CCN is a new networking paradigm. The routing is based on the information itself, so as to find sources that can deliver the requested content without having an a priori location for the content.
The communication is then largely different from the IP model, where a communication path between two end hosts is established first before the actual exchange of information. In CCN, there is no connection, and any node (source or caches) having the content can provide it; the decision is just based on the content names.
This approach can present a great opportunity for the Internet of Things (IoT) networks, where the main goal is to collect information provided by some IoT objects (say, sensors for temperature, pollution, heart rate, metering, etc.).
In IoT, the end-user wants to know what the value of some parameter is and have a network which follows similar principles can then offer ease to gather this information.
In CCN, information objects are hierarchically named so that they can be aggregated into prefixes.
The main motivation for hierarchical naming is that forwarding content by name can be performed by using concepts similar to IP forwarding based on longest prefix matching lookups. Names are hierarchically organized in a lexicographic ordered tree data structure.
With the hierarchical naming scheme, the trust establishment between content publishers and content consumers in CCN can also be hierarchically structured by using the SDSI/SPKI model and authorization at one level of the namespace can be granted by a key certified at a higher level.

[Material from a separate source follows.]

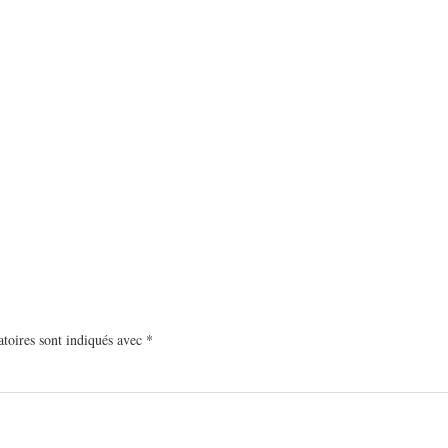
toires sont indiqués avec
*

CCN communications are based on two packet types: Interest and Data. A consumer asks for content by broadcasting over the network an Interest in that content.
Any host hearing this Interest forwards it to its neighbors unless it locally holds the queried content and can immediately serve the consumer with a Data message.
The latter case means that the name in the Interest is a prefix of the content name in the Data packet. As Interest and Data packets are identified by the full or relative name of queried content, any CCN node involved in the communication can cache data or use the Interest to update its Forwarding Information Base (FIB).
CCN forwarding is actually similar to the IP forwarding plane for fast lookup of content names in the Interest packets.
The figure describes the functional parts of a CCN node: the FIB to find the appropriate interface(s) to which arriving Interest packets should be forwarded to reach the providers of queried content, a Content A store that is the buffer memory for content caching (typically using an LRU policy to keep new content), and a Pending Interest Table (PIT) to keep track of the inbound interfaces of received Interest packets so that a Data packet sent back as a response to an Interest registered in the table will be delivered to the right interface(s).